**EXERCISE OBJECTIVE**
Answer these from the Robert Ellin passage:
(a) Where was Ellin born?
(b) In what year did the firm formally take the name Ellin & Kitson?
(c) Where did Ellin die?

**GIVEN PASSAGE**
----------------

Robert Ellin (1837–1904) was an English-born American stone and wood sculptor.

Ellin was born December 21, 1837, in Yorkshire, England. He was active in the United States 1867 to 1904.  Not much is known about his life until his association with a fellow Englishman and Yorkshireman John William Kitson. Together they entered a mahogany breakfront in the 1876 Bi-Centential juried event in which they won a prize and much acclaim.

Robert Ellin established his firm as Robert Ellin & Co circa 1870 in NYC. He and John William Kitson joined forces in 1874 before the 1876 Bi-Centennial as Robert Ellin and Company.  In 1879 they formally changed the firm's name to Ellin & Kitson. Following the early death of William Kitson in February 1888, the name of the firm was changed to Ellin, Kitson and Company. The Estate of John William Kitson became a silent partner until the estate sale of the business in 1904.

Ellin is mentioned in ''A History of the Metropolitan Museum of Art" 1913 by Howe and Kent.

Robert Ellin was an astute businessman and promoter of his firm.  In order to control costs he became involved in many mining and other supplies businesses. In 1872 Robert Ellin was elected a director of the Bay of Fundy Red Granite Company located in St. George, New Brunswick, Canada; Perth Amboy Terra Cotta Works; 1893 The Goodsell Marble Company Newark NJ.  He was active in establishing the Metropolitan Museum of Art and was an officer of the Sculpture Society covering stone.

In July 1874 he filed for a trade mark name of Terra-Cotta in the Great Britain Patent Office
In 1899 Ellin filed for a U S patent of a design for crushing or grinding mill, which was awarded to him in May 1900 Patent # 650, 798.  
He is also noted to have carved the cherry frieze in Old South Church in Boston, Massachusetts between 1872 and 1875.  Much of the finest work done by Ellin & Kitson has been in the magnificent group of private residences which have been the nucleus of our American art life ...sculpturing formalizing their partnership with emphasis in churches. They have been noted as specialty contractors in many buildings from NYC to Boston. Please see Ellin & Kitson for a list of some of the buildings with which they are associated.

In 1900 census he is noted to be living in Westchester, New York.  He died February 3, 1904, in Yonkers, NY.  At the time of his death, Ellin, Kitson & Co were working on Senator Clark of Montana's NYC home.

----------------

**DATA**
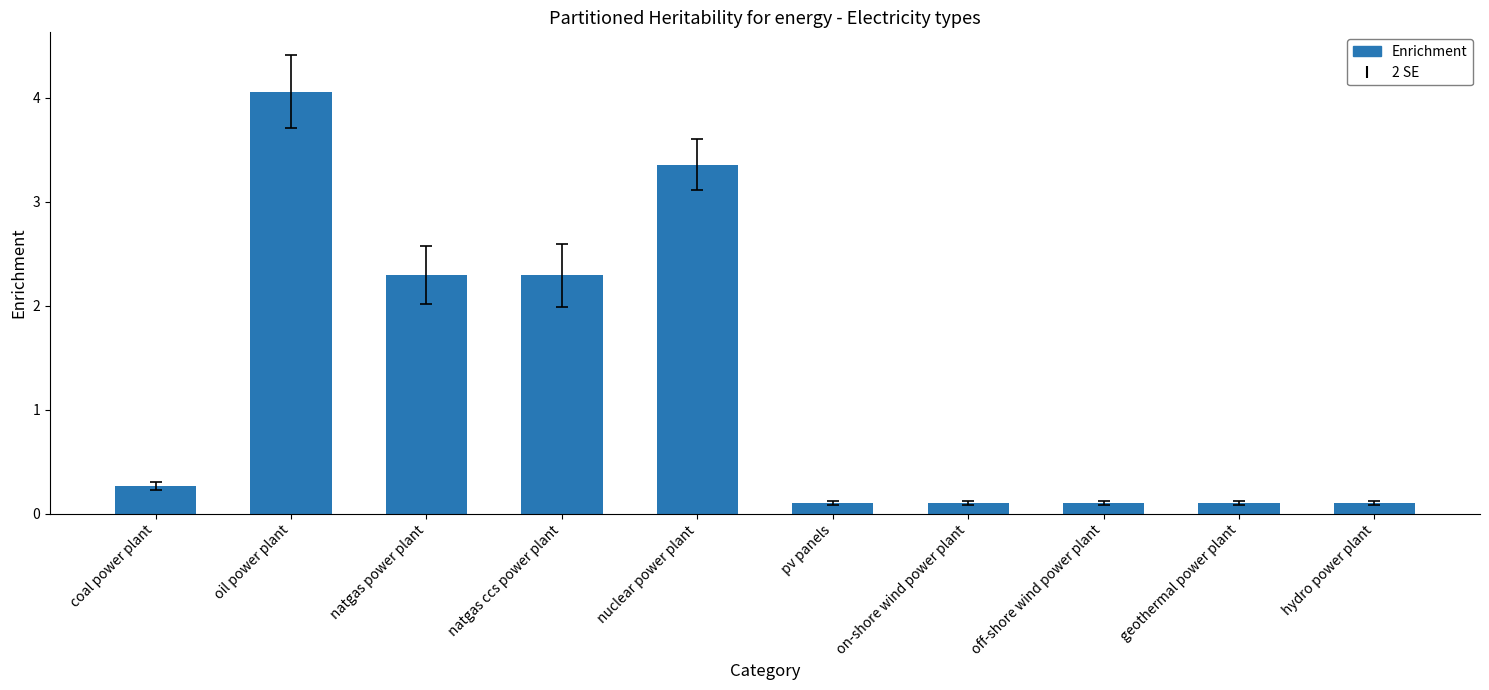

What is the label of the 4th bar from the left?

natgas ccs power plant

----------------

**FINISHED EXERCISE**
(a) Yorkshire, England
(b) 1879
(c) Yonkers, NY